The Trials of Ezra Pound (Stratford 2001) was adapted from the CBC 1990 radio play. Findley created some of the dialogue from the transcripts of Pound's pro-Fascist, anti-Semitic broadcasts during WWII. For him, Pound was another example of the "Heart of Darkness" within everyone, but also a great poet. Set in an American mental hospital and a court room, it investigates whether he was insane, and therefore not guilty of treason.

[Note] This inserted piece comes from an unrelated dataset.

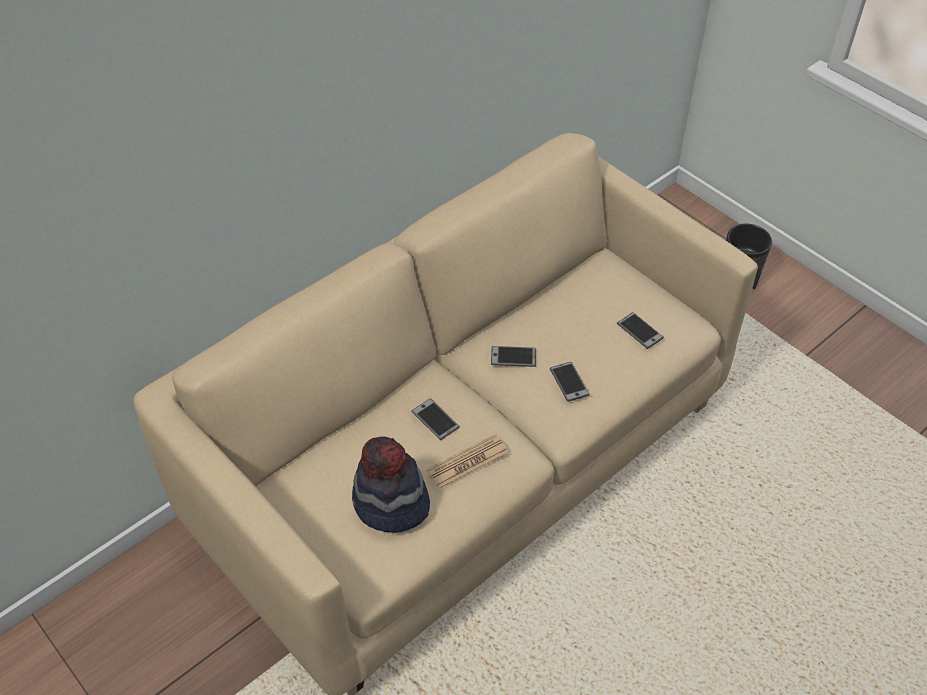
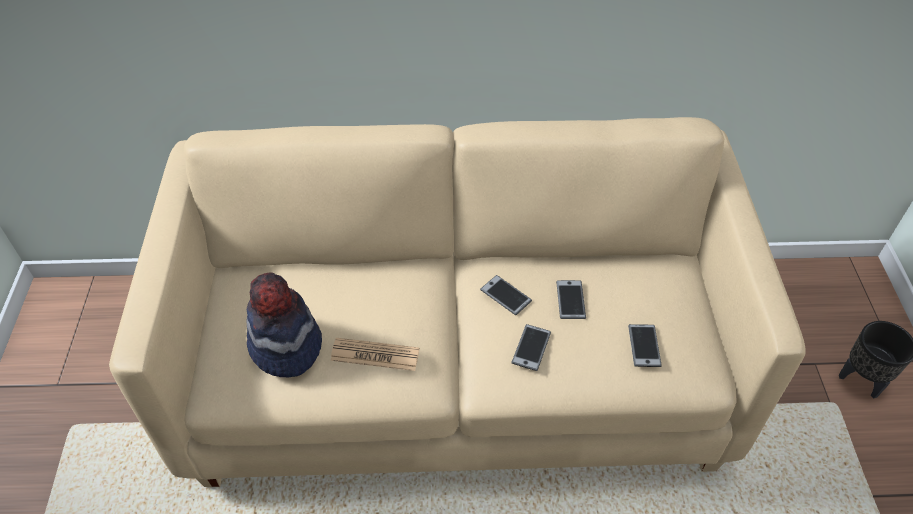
camera: 40 degrees right, 0 degrees up
phone [411,398,460,440] -> phone moved to [556,280,586,319]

The production was directed by Dennis Garnhum, with a cast of fourteen, including David Fox as Ezra Pound, Ric Reid as a psychiatrist, David Storch as the prosecuting attorney, Jerry Franken as a witness, and David Francis as the poet, William Carlos Williams.

The autobiographical one-act play, Shadows opened at the new Studio Theatre in Stratford in 2002, two months after Findley's death. Six playwrights meet at the home of a director (played by Brent Carver) to watch a lunar eclipse, and each must tell a story that may or may not be true, and that could form the basis for a new play. These stories expose the ambition, betrayals, and jealousy of life in the theatre.

Several of Findley's novels have been adapted to film, television and the stage. The theatre adaptation of Not Wanted on the Voyage was performed at the National Theatre School of Canada and by Necessary Angel in 1992 (directed by Richard Rose). The Wars was adapted and directed by Dennis Garnhum for Theatre Calgary in 2007. It was co-produced by the National Film Board in 1983 (dir. Robin Phillips), with a cast including William Hutt, Martha Henry, and Brent Carver.

The strongest characters in his novels and plays are typically women; his male characters are often defeated by weaknesses they do not acknowledge -- their reliance on violence, for example. Most of his works explore the ambiguity of telling truths and lies -- the importance of integrity, and its impossibility.

Timothy Findley received an honorary degree from Trent University in 1982. He was inducted into the Order of Canada in 1986. In 1998 he received the Banff Centre for the Arts National Award.

His memoir, From Stone Orchard was published in 1998.

Sources: Sherrill Grace. Tiff: A Life of Timothy Findley. Waterloo: Wilfred Laurier University Press, 2020.

"Obituary: Timothy Findley, 71", Canadian Press, June 21, 2002

"Canada Mourns Timothy Findley", CBC News web site.

Viewing: Life and Times: Timothy Findley, CBC, 1999, directed by Diane Ngui-Yen

Profile by Gaetan Charlebois and Anne Nothof.